For the set of possible solutions $a$ we know only that it is again unlimited, because even for $N=1$ and $1= T(a;A)$ we get infinitely many solutions: $A \in \{2,4,6,8,...\}$ and $a \in \{1,5,21,85,...{4^k-1\over3} \}$.

For the question of existence of cycles, however, this is a very powerful tool!

When we ask, whether $a = T(a;A_1,A_2,...,A_N)$ with $N=100$ has a solution in odd $a>1 \in \mathbb N^+$ then we find first, that $S=159$ because $2^S \gt 3^N \gt 2^{S-1}$ is (implicitely) required.

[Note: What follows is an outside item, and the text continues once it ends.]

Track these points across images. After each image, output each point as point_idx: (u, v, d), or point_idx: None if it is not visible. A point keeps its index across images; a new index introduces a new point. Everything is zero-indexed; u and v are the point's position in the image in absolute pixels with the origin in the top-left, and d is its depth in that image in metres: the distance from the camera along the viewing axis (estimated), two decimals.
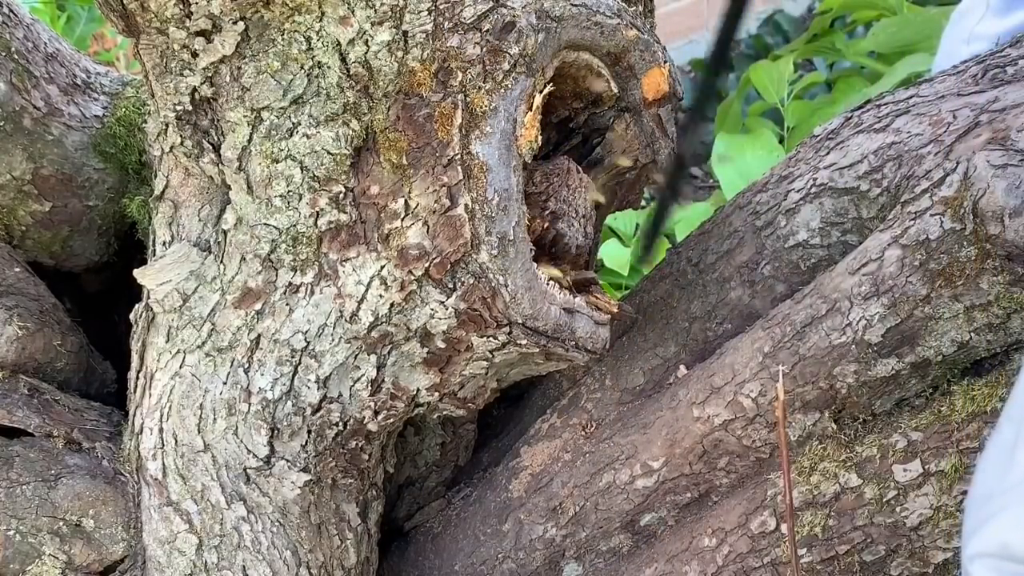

With this we can ask, whether there can a solution exist with $$ 2^S = (3 + {1 \over a_1})(3 + {1 \over a_2})...(3 + {1 \over a_N}) $$ We can estimate a mean $a_m$ by $$ 2^{S/N} = (3 + {1 \over a_m}) \\ a_m = {1 \over2^{S/N} -3 } \approx 95.3 $$ Because it is a (rough) mean value many $a_k$ must be smaller and the other $a_k$ must be larger than that $a_m$. But because the $a_k$ can only be congruent $\pm 1 \pmod 6$ only $95.3/3 \approx 32$ such numbers are below $a_m$, which is less than the half of the available 100 $a_k$. So very likely we can not have a solution and thus not a cycle.
We can make it even sharper and find, that the minimal element $a_1 < 13 $ is required, - and by trying only that handful of candidates $a_k <13 \in {5,7,11} $ we find that all fall down to $1$ and are thus not members of a cycle.

Conclusion: By this we have proven, that a cycle of length $N=100$ odd steps cannot exist - and for such proofs that general schema of notations and formulae is very powerful.